_Datos del ejercicio_

•••••

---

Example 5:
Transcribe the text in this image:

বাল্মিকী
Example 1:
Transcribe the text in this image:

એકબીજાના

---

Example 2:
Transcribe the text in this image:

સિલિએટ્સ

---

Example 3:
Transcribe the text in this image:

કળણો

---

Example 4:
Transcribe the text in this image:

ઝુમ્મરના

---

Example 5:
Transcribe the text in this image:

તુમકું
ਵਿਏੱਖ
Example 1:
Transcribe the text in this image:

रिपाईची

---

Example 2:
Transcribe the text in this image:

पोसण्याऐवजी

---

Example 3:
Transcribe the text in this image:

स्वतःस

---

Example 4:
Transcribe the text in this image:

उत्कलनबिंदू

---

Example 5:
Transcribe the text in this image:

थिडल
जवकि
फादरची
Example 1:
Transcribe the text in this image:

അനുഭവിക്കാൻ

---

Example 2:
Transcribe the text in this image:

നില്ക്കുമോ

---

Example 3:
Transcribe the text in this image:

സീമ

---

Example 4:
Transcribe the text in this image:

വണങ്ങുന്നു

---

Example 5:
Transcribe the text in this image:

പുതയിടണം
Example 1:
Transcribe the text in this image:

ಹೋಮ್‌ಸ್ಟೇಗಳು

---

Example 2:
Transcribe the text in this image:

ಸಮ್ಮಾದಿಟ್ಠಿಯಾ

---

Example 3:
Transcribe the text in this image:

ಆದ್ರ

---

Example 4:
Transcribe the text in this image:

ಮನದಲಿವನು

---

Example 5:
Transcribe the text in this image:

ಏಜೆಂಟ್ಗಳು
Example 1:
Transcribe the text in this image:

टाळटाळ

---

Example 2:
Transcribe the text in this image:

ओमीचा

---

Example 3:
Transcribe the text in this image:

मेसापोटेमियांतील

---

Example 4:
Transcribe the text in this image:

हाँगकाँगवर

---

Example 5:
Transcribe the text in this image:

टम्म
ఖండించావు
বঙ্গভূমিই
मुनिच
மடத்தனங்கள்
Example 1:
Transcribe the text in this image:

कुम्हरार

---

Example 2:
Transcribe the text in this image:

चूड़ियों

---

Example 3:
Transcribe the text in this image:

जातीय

•••••

_Problema_
¿Puedes imprimir todas las filas anteriores sin alterar ni un solo carácter?

_Resultado_
---

Example 5:
Transcribe the text in this image:

বাল্মিকী
Example 1:
Transcribe the text in this image:

એકબીજાના

---

Example 2:
Transcribe the text in this image:

સિલિએટ્સ

---

Example 3:
Transcribe the text in this image:

કળણો

---

Example 4:
Transcribe the text in this image:

ઝુમ્મરના

---

Example 5:
Transcribe the text in this image:

તુમકું
ਵਿਏੱਖ
Example 1:
Transcribe the text in this image:

रिपाईची

---

Example 2:
Transcribe the text in this image:

पोसण्याऐवजी

---

Example 3:
Transcribe the text in this image:

स्वतःस

---

Example 4:
Transcribe the text in this image:

उत्कलनबिंदू

---

Example 5:
Transcribe the text in this image:

थिडल
जवकि
फादरची
Example 1:
Transcribe the text in this image:

അനുഭവിക്കാൻ

---

Example 2:
Transcribe the text in this image:

നില്ക്കുമോ

---

Example 3:
Transcribe the text in this image:

സീമ

---

Example 4:
Transcribe the text in this image:

വണങ്ങുന്നു

---

Example 5:
Transcribe the text in this image:

പുതയിടണം
Example 1:
Transcribe the text in this image:

ಹೋಮ್‌ಸ್ಟೇಗಳು

---

Example 2:
Transcribe the text in this image:

ಸಮ್ಮಾದಿಟ್ಠಿಯಾ

---

Example 3:
Transcribe the text in this image:

ಆದ್ರ

---

Example 4:
Transcribe the text in this image:

ಮನದಲಿವನು

---

Example 5:
Transcribe the text in this image:

ಏಜೆಂಟ್ಗಳು
Example 1:
Transcribe the text in this image:

टाळटाळ

---

Example 2:
Transcribe the text in this image:

ओमीचा

---

Example 3:
Transcribe the text in this image:

मेसापोटेमियांतील

---

Example 4:
Transcribe the text in this image:

हाँगकाँगवर

---

Example 5:
Transcribe the text in this image:

टम्म
ఖండించావు
বঙ্গভূমিই
मुनिच
மடத்தனங்கள்
Example 1:
Transcribe the text in this image:

कुम्हरार

---

Example 2:
Transcribe the text in this image:

चूड़ियों

---

Example 3:
Transcribe the text in this image:

जातीय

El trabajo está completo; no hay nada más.